Ingredients Whole duck -about 2 kg
Vegetables for roasting (optional)
1 orange zest and juice
1 tsp ginger
1 tbsp soy sauce
1 tbsp lemon juice
¼ cup port
410 g tin pitted cherries
1 tbsp cornflour
Microwave the vegetables for a few minutes till they are beginning to soften, but not longer.
Preheat the oven to about 210° fan forced.
Wash the duck thoroughly, inside and out and remove any giblets, etc from inside. Pat dry with paper towel both inside and out. Place the duck on a metal rack inside a baking dish and tie up the legs securely.
Using a skewer, prick the skin all over.
Cook the duck for about 1 ½ hours in the middle of the oven.
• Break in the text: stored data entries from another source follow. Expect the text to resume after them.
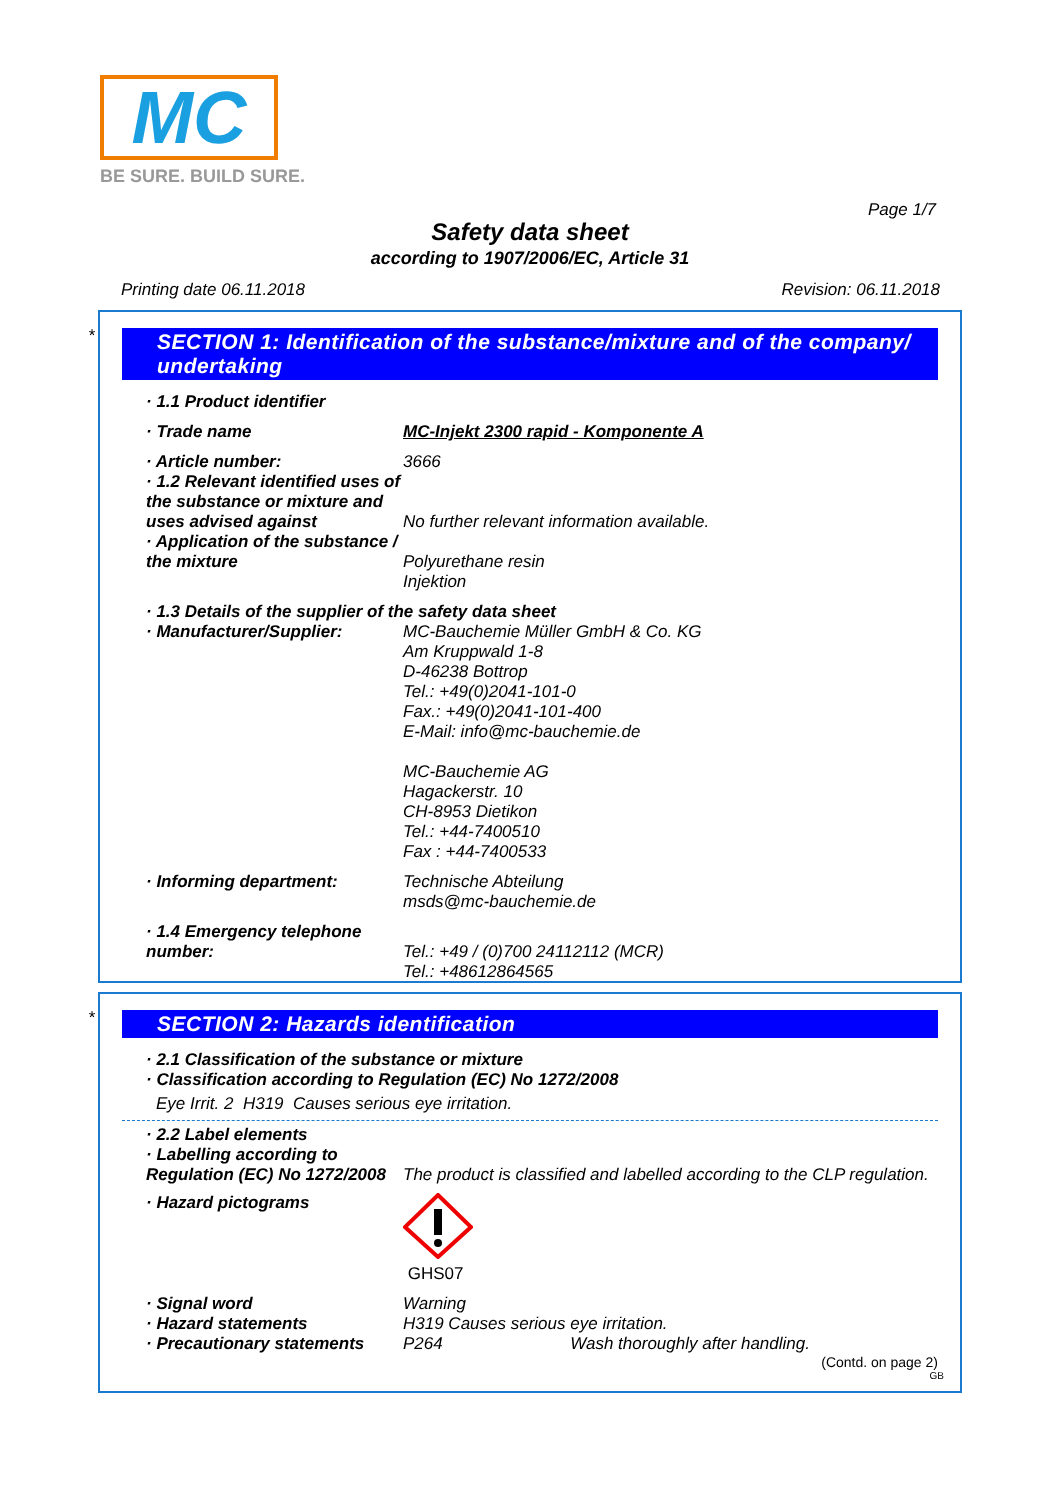MC
BE SURE. BUILD SURE.
Page 1/7
Safety data sheet
according to 1907/2006/EC, Article 31
Printing date 06.11.2018 Revision: 06.11.2018
*
SECTION 1: Identification of the substance/mixture and of the company/ undertaking
· 1.1 Product identifier
· Trade name MC-Injekt 2300 rapid - Komponente A
· Article number: 3666
· 1.2 Relevant identified uses of the substance or mixture and uses advised against
No further relevant information available.
· Application of the substance / the mixture
Polyurethane resin
Injektion
· 1.3 Details of the supplier of the safety data sheet
· Manufacturer/Supplier: MC-Bauchemie Müller GmbH & Co. KG
Am Kruppwald 1-8
D-46238 Bottrop
Tel.: +49(0)2041-101-0
Fax.: +49(0)2041-101-400
E-Mail: info@mc-bauchemie.de
MC-Bauchemie AG
Hagackerstr. 10
CH-8953 Dietikon
Tel.: +44-7400510
Fax : +44-7400533
· Informing department: Technische Abteilung
msds@mc-bauchemie.de
· 1.4 Emergency telephone number:
Tel.: +49 / (0)700 24112112 (MCR)
Tel.: +48612864565
*
SECTION 2: Hazards identification
· 2.1 Classification of the substance or mixture
· Classification according to Regulation (EC) No 1272/2008
Eye Irrit. 2 H319 Causes serious eye irritation.
· 2.2 Label elements
· Labelling according to Regulation (EC) No 1272/2008
The product is classified and labelled according to the CLP regulation.
· Hazard pictograms
GHS07
· Signal word Warning
· Hazard statements H319 Causes serious eye irritation.
· Precautionary statements
P264 Wash thoroughly after handling.
(Contd. on page 2)
GB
Remove the fat, that drips into the pan, twice during the cooking, and reserve.
I also added the vegetables in the duck fat and cooked them the last half to three quarters of an hour or till they were browned.
Let the duck stand for 10 minutes.
Meanwhile make the sauce by putting the orange juice, zest, ginger, soy sauce, lemon juice, port and cherries in a pot -reserve 2 tbsp of the juice from the tin of cherries.
Cook sauce over a high heat till it boils, turn down and reduce heat to low. Simmer for 5 minutes.
In a small bowl combine the 2 tbsp reserved cherry juice with the cornflour, stir and put into the sauce. Stir and cook for a further minute or until the sauce thickens.
Carve the turkey, add the roast vegetables, and pour the sauce over the duck.